Buying a house is as exciting as it is stressful. Familiarizing yourself with the specific details of the process makes it easier, so you can enjoy the experience. Shop around for the best rate on a mortgage loan, just as you would shop around for the best deal on any other purchase, and stay within your budget when looking at potential properties. When you prequalify for a mortgage helps you to determine how much house you can afford.

Prequalification Definition

Once you've decided it's time to buy a house, speak with a loan officer about prequalification. Through this short process, the loan officer asks you general questions about your monthly income, debt and other bills. For example, you may be asked about your occupation, yearly salary, student loan debt and how much you currently pay for rent or mortgage each month. The loan officer will also ask how much of a down payment you plan to make. Based on this information, he prepares a detailed summary for your review.

Reviewing Your Summary

The summary provides specific details regarding the financial aspects of a mortgage loan. The loan officer makes an educated estimate of the total loan amount that would be affordable for you. Then he accounts for the down payment amount and average interest rates to determine an estimated monthly payment. In addition, the loan officer analyzes the average property taxes for your area and includes any other fees, such as private mortgage insurance, that would also be included on the monthly payment. You should receive this report in writing.

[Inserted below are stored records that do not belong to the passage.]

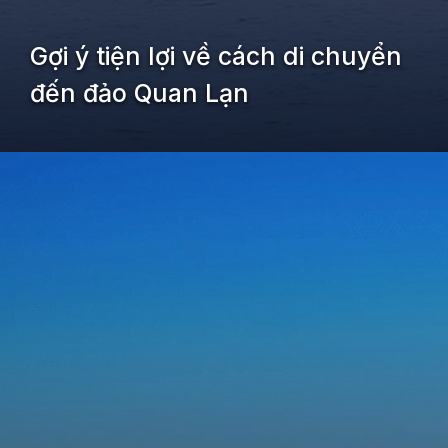
Gợi ý tiện lợi về cách di chuyển
đến đảo Quan Lạn
Đang mở
https://kiemvieclam.vn/dao-quan-lan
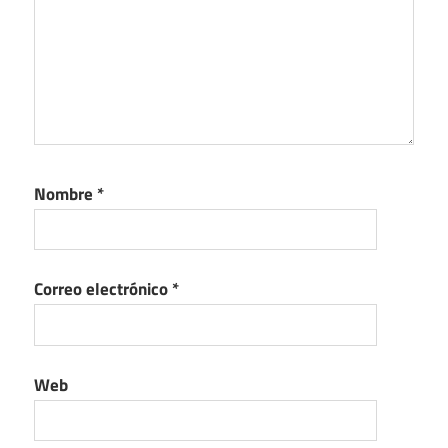
Nombre
*
Correo electrónico
*
Web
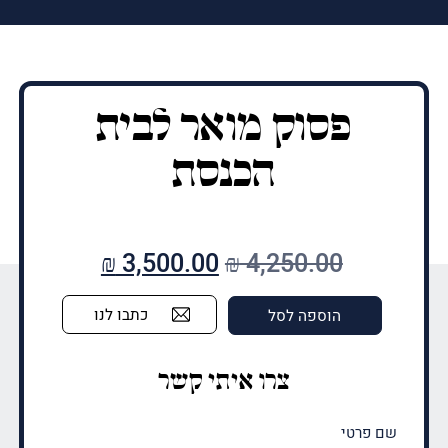
פסוק מואר לבית
הכנסת
המחיר
המחיר
₪
3,500.00
₪
4,250.00
המקורי
הנוכחי
כתבו לנו
הוספה לסל
היה:
הוא:
₪ 3,500.00.
₪ 4,250.00.
צרו איתי קשר
שם
פרטי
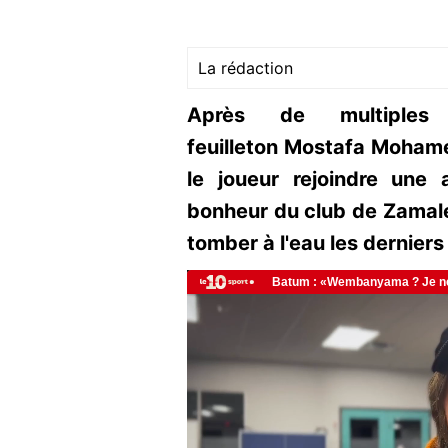
La rédaction
Après de multiples
feuilleton Mostafa Mohamed
le joueur rejoindre une 
bonheur du club de Zamalek,
tomber à l'eau les dernier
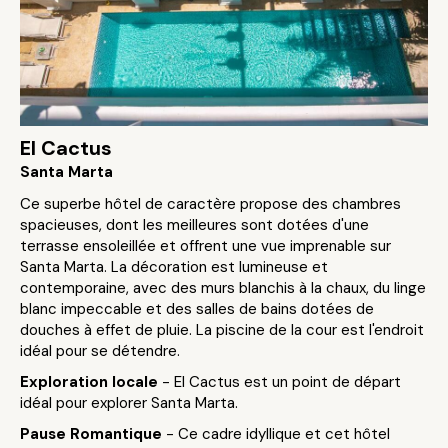
El Cactus
Santa Marta
Ce superbe hôtel de caractère propose des chambres
spacieuses, dont les meilleures sont dotées d'une
terrasse ensoleillée et offrent une vue imprenable sur
Santa Marta. La décoration est lumineuse et
contemporaine, avec des murs blanchis à la chaux, du linge
blanc impeccable et des salles de bains dotées de
douches à effet de pluie. La piscine de la cour est l'endroit
idéal pour se détendre.
Exploration locale
- El Cactus est un point de départ
idéal pour explorer Santa Marta.
Pause Romantique
- Ce cadre idyllique et cet hôtel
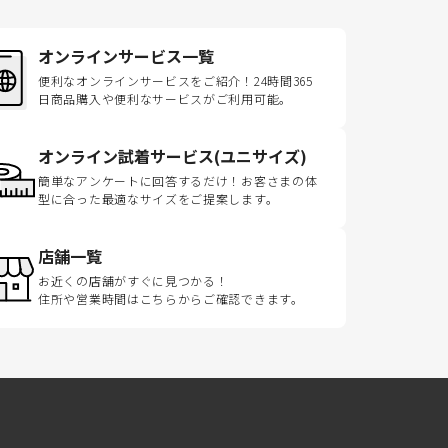
オンラインサービス一覧
便利なオンラインサービスをご紹介！24時間365
日商品購入や便利なサービスがご利用可能。
オンライン試着サービス(ユニサイズ)
簡単なアンケートに回答するだけ！お客さまの体
型に合った最適なサイズをご提案します。
店舗一覧
お近くの店舗がすぐに見つかる！
住所や営業時間はこちらからご確認できます。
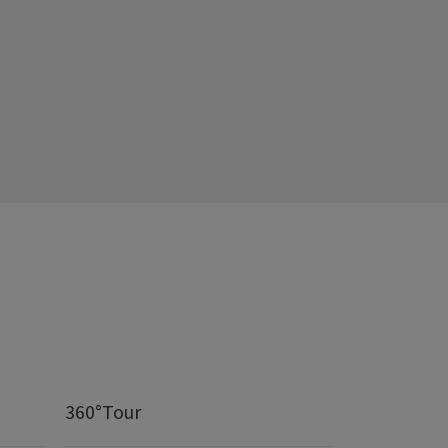
360°Tour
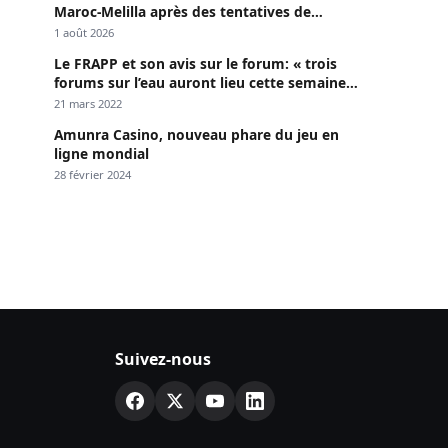
Maroc-Melilla après des tentatives de
passage
1 août 2026
Le FRAPP et son avis sur le forum: « trois
forums sur l’eau auront lieu cette semaine à
Dakar »
21 mars 2022
Amunra Casino, nouveau phare du jeu en
ligne mondial
28 février 2024
Suivez-nous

How Prequalification Helps You

The prequalification results basically serve as a guideline for you to determine your budget. It is a way to get your foot in the door with a mortgage lender and establish a relationship with a loan officer, however it is not an official document. When prequalifying for a loan, your credit score is not reviewed and your credit is not affected. Prequalifying does not imply that you will apply for a loan with that lender, nor does it imply that you will be approved for a mortgage loan. It is simply a useful tool to help potential buyers realize how much the mortgage payments would be each month and how much house they can afford.

Prequalification vs. Preapproval

Sometimes the terms prequalify and preapproved are confused or interchanged. However, they are different processes. The preapproval process is the next step in obtaining a mortgage loan to purchase a house. It is often associated with shopping around for the best interest rate on a mortgage loan. When you apply to be preapproved, the lender makes a mortgage prequalification soft pull. The decision to grant the preapproval status or not is based on this credit information plus your income. These inquiries can affect credit in some cases. However, the formulas for calculating a credit score ignore inquiry requests made during the 30 days before you apply for a mortgage loan. The credit bureaus understand that most people want to be approved at the best interest rate possible, and it isn't going to happen on the first try. Inquiries generally do not have a large impact on the total credit score -- a few points at most -- but submitting preapproval requests repeatedly over the course of many months may have some affect.